08/21/2018 (Tue) 01:31:29
I don't know about china but in Taiwan They are...less flourishing than Buddhism.
As a religion, Taoism is doing alright. The Taoist priests are needed for many calendar rituals of temples and funerary rituals. The young successors are trained so there are no succession problems. Fengshui (geomancy) is very popular but it does not require priests. But some complained that they are marginalized in modern society. They don't have huge business or media coverage.
They do have organizations, and they once supported Taoists in China to restore some buildings. I don't know how that works now.
In Taiwan most priests are "jushi", meaning they get married and stay in their family. I don't know the details but there are two schools. One is hereditary the other is passed down to disciples. They have complicated dances and lyrics to perform. Some would say it's entertaining. One notable phenomenon is there was once a series of Hongkong action movies featuring Taoist priests but that series has ended in 90s.

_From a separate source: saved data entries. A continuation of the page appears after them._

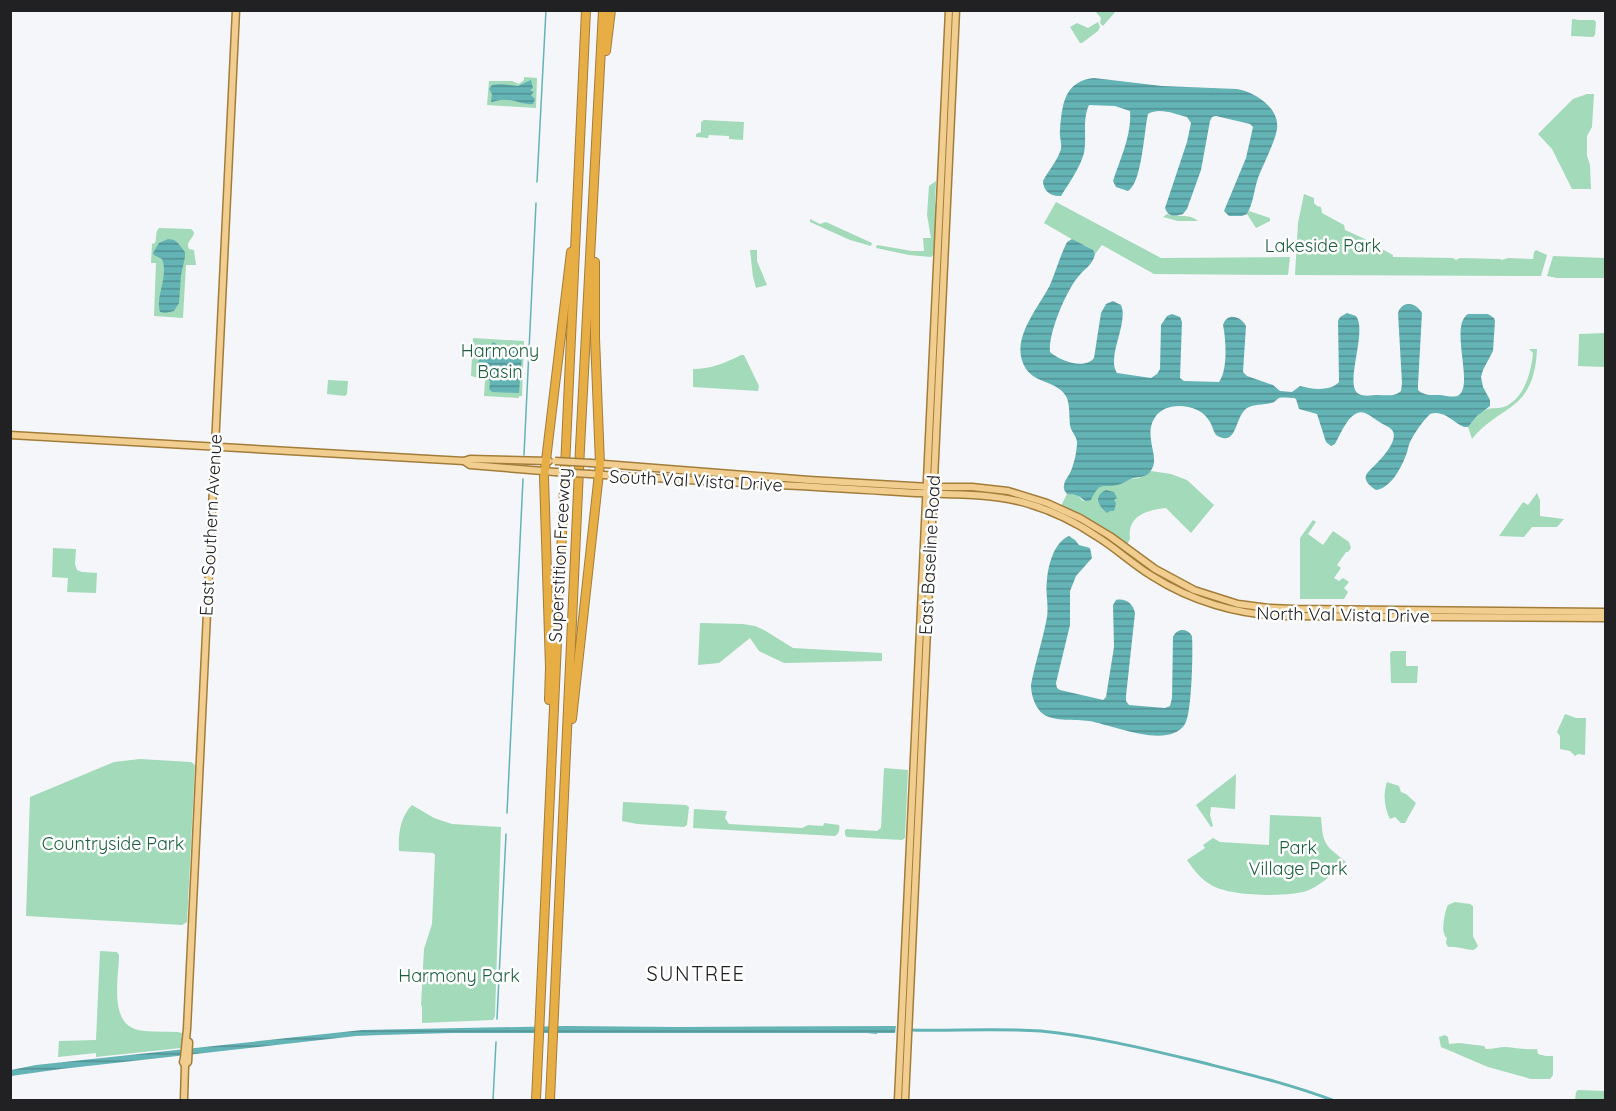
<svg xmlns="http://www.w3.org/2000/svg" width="1616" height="1111" font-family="Quicksand,sans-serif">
<defs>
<pattern id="water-rules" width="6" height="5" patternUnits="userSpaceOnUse" patternTransform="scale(1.5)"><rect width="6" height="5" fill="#64b3b5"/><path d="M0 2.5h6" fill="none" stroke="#529193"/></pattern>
</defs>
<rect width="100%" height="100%" fill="#f5f6fa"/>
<g fill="#a3dab9">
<path d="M1095,11H1116L1103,26L1100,23L1101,18Z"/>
<path d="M1572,19L1579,20H1594L1596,22L1595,35L1593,37L1571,36Z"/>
<path d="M1098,22L1100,27L1098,31L1082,43H1080L1070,27L1077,23L1088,28Z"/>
<path d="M524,77L537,78L536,108L487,105L489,81H512L519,84L524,80Z"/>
<path d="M1587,94H1594L1592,127L1587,136V156L1590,165L1591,189H1572L1552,149L1538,134L1573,99Z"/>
<path d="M704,120L744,122L743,140L729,139V136L709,135L708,138L696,137V134L701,132V122Z"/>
<path d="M936,181L935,203L936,204L934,254L931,257L909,255L876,248L877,245L912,251H924L923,238H931L927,215L929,186Z"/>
<path d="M1304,194L1314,198V203L1317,206L1321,207L1322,213L1344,225L1345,230L1376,244V246L1393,255V257L1453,258L1456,260L1460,258L1500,259L1502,260L1508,258L1533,259L1534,252L1536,250L1547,255L1541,276L1295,275L1298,223Z"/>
<path d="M1056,202L1161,258L1290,257L1288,275L1154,274L1102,245L1095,254C1092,249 1088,246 1082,245L1044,223Z"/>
<path d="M1249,211L1270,218V221L1256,228L1247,214Z"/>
<path d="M1167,214C1179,219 1187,212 1198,221H1178L1163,217Z"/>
<path d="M810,219L820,224L826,222L872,243L871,246L850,240L810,222Z"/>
<path d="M159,228L191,229L194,232C194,239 185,241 189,249L194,250L196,265H186L183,318L154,316L156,263H151L152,244L155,243C157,238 155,232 159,228Z"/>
<path d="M750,250H757V261L767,285L756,288L753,277Z"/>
<path d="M1553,256L1605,258V278H1557L1547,276Z"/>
<path d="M1605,333V367L1578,366L1579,334Z"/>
<path d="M473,338L524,341L522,396H519V398L484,396L485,380L471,376Z"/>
<path d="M1529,349H1537C1536,372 1531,393 1511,407C1497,417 1483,425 1472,439L1468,427C1473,421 1478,414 1485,410C1491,407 1498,409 1504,407C1525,398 1531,372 1533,353Z"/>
<path d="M741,355H744L759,386L758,391L693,387V369C711,369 725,363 741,355Z"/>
<path d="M328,380L348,381L347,394L345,396L327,394Z"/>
<path d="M1151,471L1171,474L1187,480L1214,505L1191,533L1166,508C1148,510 1127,515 1130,539L1126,546L1093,522L1061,506L1067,494L1077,495L1083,501L1092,498L1095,490L1100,486L1122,484L1130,479L1139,478Z"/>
<path d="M1537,493L1540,500V516L1564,519L1557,527H1532L1524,537L1499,536L1523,502L1528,505Z"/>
<path d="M1313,520L1316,522L1308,534L1323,545L1333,531L1349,542L1351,548L1348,552H1346L1337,565L1341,568L1334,578L1339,581L1343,578L1349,582L1344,588L1348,592L1344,599H1300V538Z"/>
<path d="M53,548L76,549L75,564L77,570L82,572L97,573L96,593L67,592L68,578L52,577Z"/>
<path d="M700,623L743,624L755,626L764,630L793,648L882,653V661L784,663L759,651L750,638L719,663L698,665Z"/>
<path d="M1392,651H1406V666H1418L1417,683H1391L1390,653Z"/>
<path d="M1565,714L1576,718H1586L1585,755L1578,754L1575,756L1570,751L1560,749V736L1557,732Z"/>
<path d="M140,759L191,762L195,765L187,922L182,925L26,916L30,797L114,762Z"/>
<path d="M884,768L908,770L905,838L902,840L847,837L845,835V830L847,829L877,831L881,828Z"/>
<path d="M1236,774L1235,809L1211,807L1210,815L1213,826L1211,827L1196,805Z"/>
<path d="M1387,782L1399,786L1401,792L1406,794L1416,803L1405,823H1401L1395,817L1390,819C1384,807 1383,794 1387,782Z"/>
<path d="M623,802L686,805L689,807L687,825L684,827L637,824L622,821Z"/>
<path d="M412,805L434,818L452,824L501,827L495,1016L493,1020L422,1023V1006L421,1005L424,949L432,924L435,855L433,853L399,851C398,835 400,817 412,805Z"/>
<path d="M694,809L727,811L725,818L729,824L802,828L808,825L823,826L824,823L839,825C840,829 839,834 835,836L693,828Z"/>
<path d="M1270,815L1321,817C1323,845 1324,844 1346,862C1335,871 1323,884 1309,890C1289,898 1231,896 1213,886C1201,880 1194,870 1187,860L1205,848L1203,845L1213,838L1220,842L1269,845Z"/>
<path d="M1455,902L1470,904L1473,906V936L1478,946L1474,950C1465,950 1457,946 1448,947L1446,943C1448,932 1447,943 1444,933C1442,928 1445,910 1448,905Z"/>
<path d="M100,951L117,952L119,955C119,976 109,1020 135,1029C146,1033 166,1031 178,1032L182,1033L181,1048L96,1057V1053L58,1057L59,1041L96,1040Z"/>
<path d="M1445,1035L1448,1037L1449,1044L1459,1043L1484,1046L1486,1049C1493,1049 1499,1047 1506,1047C1517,1048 1526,1050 1537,1049L1538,1054L1546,1056H1553V1075L1550,1079H1531L1488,1067L1441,1047L1439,1037Z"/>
<path d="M1578,1090L1605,1091V1100H1575L1576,1092Z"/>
</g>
<g fill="url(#water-rules)">
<path d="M1094,78L1162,86L1237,89C1255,92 1280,108 1277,129C1275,142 1263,165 1258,178C1254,190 1253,204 1247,214L1242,216H1229L1224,211L1246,158L1253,127L1250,124L1216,116L1212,117L1210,121L1201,170L1187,209L1183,214C1175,217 1168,217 1165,208L1187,142L1191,123L1187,117C1175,114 1159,107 1148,114C1144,131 1142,183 1128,191L1116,187L1113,181C1120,159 1132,135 1130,111L1115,106L1089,105C1082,120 1087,138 1084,153C1080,168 1069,183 1061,196C1051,197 1043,191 1043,181C1048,171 1058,160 1061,149C1062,143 1059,136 1060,130C1062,105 1064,81 1094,78Z"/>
<path d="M531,80L533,88L530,90L534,92L531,95L535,99L533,104C523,105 516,100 506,100C500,99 496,102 491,102L492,94L489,89L492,85L501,84L518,86Z"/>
<path d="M168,239L174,240L178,243L185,252V257L181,275L179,303L174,311L165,313L160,312C155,297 169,276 162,259L154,255L153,253L159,243Z"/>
<path d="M1072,239L1093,250L1095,254C1093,265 1084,269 1078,277C1066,291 1048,334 1050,352C1060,361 1084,370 1094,358L1101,313L1106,304L1113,301L1121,305C1129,323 1106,357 1117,373L1151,378L1157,374L1160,369L1161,325L1167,316L1172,314L1180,317L1182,322L1180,378L1184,381L1219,382C1228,370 1226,340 1223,325C1227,312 1241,316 1246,326L1243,372L1247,376L1273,385L1280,391L1292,392L1300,386C1311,389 1330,392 1339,382L1338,321L1340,317L1347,313L1356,316C1368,332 1343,386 1359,394C1364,397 1373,395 1378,395C1387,395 1394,397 1401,391L1402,383L1398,313C1402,300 1416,302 1422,313L1418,385V390C1424,396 1433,395 1441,395C1446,396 1455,398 1459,395C1474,384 1449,326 1468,314H1488L1494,318L1495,321L1493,351L1483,370L1481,377L1483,387L1490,400V406L1477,416L1468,427H1464C1453,422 1443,409 1430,414C1422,422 1415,432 1410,442C1408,446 1408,451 1406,455C1401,468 1391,488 1376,490C1357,477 1368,473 1378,462C1384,456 1399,439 1392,430C1390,427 1384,425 1381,423C1376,420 1370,415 1365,413C1350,408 1341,434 1335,444L1331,446L1326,442L1317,414L1299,409L1296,399L1294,398C1290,398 1283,397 1279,398C1276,400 1274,403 1271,403C1263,405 1254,404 1247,408C1234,417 1238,448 1216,435C1213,431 1213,427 1210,422C1204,411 1192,406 1179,406C1159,406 1148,420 1151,440C1152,451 1158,462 1150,472C1146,477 1140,477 1133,478C1129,479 1125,483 1121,484C1103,490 1101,478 1091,500C1084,503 1084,499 1078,496C1075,494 1071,495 1067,494C1065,491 1063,489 1064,486C1064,481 1068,477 1070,473C1074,465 1077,451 1077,442C1076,435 1071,432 1070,425C1069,416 1070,407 1067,398C1059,381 1036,384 1026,369C1008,341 1038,309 1050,285C1056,271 1060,256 1067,242Z"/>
<path d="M493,342C502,348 513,347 522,355L519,393L492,392L489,389C492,379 487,373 478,371L479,352L481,344L490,346Z"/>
<path d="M1106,490L1114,492L1117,498L1114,500L1116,503L1114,511H1110L1107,513C1098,506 1093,496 1106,490Z"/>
<path d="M1069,536L1075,540L1079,545L1090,548L1092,558L1076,576L1070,591V625L1056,683L1057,688L1060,690L1099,699L1103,700L1106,697L1114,647L1113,605L1116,600C1125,598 1133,603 1135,613L1126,696V701L1129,705L1165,708L1170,706L1172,698L1173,637C1177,628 1187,628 1192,636C1193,652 1192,713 1185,724C1169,750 1113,725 1089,721C1075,719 1055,722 1043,714C1035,708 1031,695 1031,685C1035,662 1043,640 1047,617C1049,605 1045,592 1047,580C1048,566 1054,542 1069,536Z"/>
<path d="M566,1026L678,1027L896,1026L895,1033H877V1034L867,1033H452L381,1035L356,1036L61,1069L11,1076V1070L36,1065L362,1030Z"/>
</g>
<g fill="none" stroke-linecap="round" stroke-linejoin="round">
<g stroke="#64b3b5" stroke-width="1.5">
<path d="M537,182L546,10"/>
<path d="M524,455L536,203"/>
<path d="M507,813L523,479"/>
<path d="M497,1019L506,834"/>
<path d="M493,1100L496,1042"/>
</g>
<path stroke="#64b3b5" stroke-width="3" d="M909,1030C953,1031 997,1028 1041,1031C1092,1036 1142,1048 1192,1060C1239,1072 1287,1083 1332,1100"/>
<g stroke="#a27d3a" stroke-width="9">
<g id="major">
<path d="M10,435L464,461L470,459L549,461"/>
<path d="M464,461L470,465L555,472"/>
<path d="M591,463L809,480L930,487H972L1008,491L1047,503L1080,518L1110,536L1155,569L1194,590L1238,604L1269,608L1295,609L1606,612"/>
<path d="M590,474C693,481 797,485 900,492C940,495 982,492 1022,502C1048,509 1074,521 1096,536C1116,548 1132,564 1152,576C1191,601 1238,615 1285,616L1606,618"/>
<path d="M185,1065L183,1062L184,1058L187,1029L236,10"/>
<path d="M184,1100L185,1065L188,1062L189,1042L186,1040"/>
<path d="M898,1100L949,10"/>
<path d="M905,1100L956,10"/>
</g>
</g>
<g stroke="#a27d3a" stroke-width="10">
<g id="highway">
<path d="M606,51L611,10"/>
<path d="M549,700L550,667L544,477L571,252"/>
<path d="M572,719L600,464L595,338V262"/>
<path d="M536,1100L586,10"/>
<path d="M550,1100L580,448L603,10"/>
</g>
</g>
<use href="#major" stroke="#f1ce90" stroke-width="6"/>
<use href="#highway" stroke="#e8ae46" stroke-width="8"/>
<g stroke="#a27d3a" stroke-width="9" stroke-linecap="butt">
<g id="major-bridge">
<path d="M555,461L591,463"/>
<path d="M555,472L590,474"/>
</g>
</g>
<use href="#major-bridge" stroke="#f1ce90" stroke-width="6"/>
</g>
<g text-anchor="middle" stroke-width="5" stroke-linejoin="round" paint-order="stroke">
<g font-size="18" fill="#1d603f" stroke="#fff">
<text x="1323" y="252">Lakeside Park</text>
<text x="500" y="357">Harmony<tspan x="500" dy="21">Basin</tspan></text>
<text x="113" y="850">Countryside Park</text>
<text x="1298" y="854">Park<tspan x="1298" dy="21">Village Park</tspan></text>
<text x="459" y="982">Harmony Park</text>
</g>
<g font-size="18" fill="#212123" stroke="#fff">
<text transform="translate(696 481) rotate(3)" y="6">South Val Vista Drive</text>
<text transform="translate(211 525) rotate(-87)" y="6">East Southern Avenue</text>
<text transform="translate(560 555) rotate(-87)" y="6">Superstition Freeway</text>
<text transform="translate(930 555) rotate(-87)" y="6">East Baseline Road</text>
<text transform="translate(1343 615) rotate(1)" y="6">North Val Vista Drive</text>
</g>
<g font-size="20" letter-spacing="1.5" fill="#212123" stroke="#fff">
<text x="696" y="981">SUNTREE</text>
</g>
</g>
<rect width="1616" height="1111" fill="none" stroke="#212123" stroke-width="24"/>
</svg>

Confucianism as a religion is probably a museum showcase now. The government kept up the good old tradition of state official worship of Confucius, and maintained his temples in each town, and we have our Master Kong's Offspring here. but that's about it. Koreans do it more seriously I heard.
In schools, excerpts of Confucian classics are still mandatory. Taoist classics Dao De Jing and Zhuangzi were taught less.
There are some other miscellaneous stuff lumped into traditional lifestyle: Han dress, "Life Support" (yangsheng) diet and exercise routines, Tai Chi as a martial art, geomancy as architecture and interior designs. They are quite popular everywhere in the world, though people probably don't see them as indicator of religions.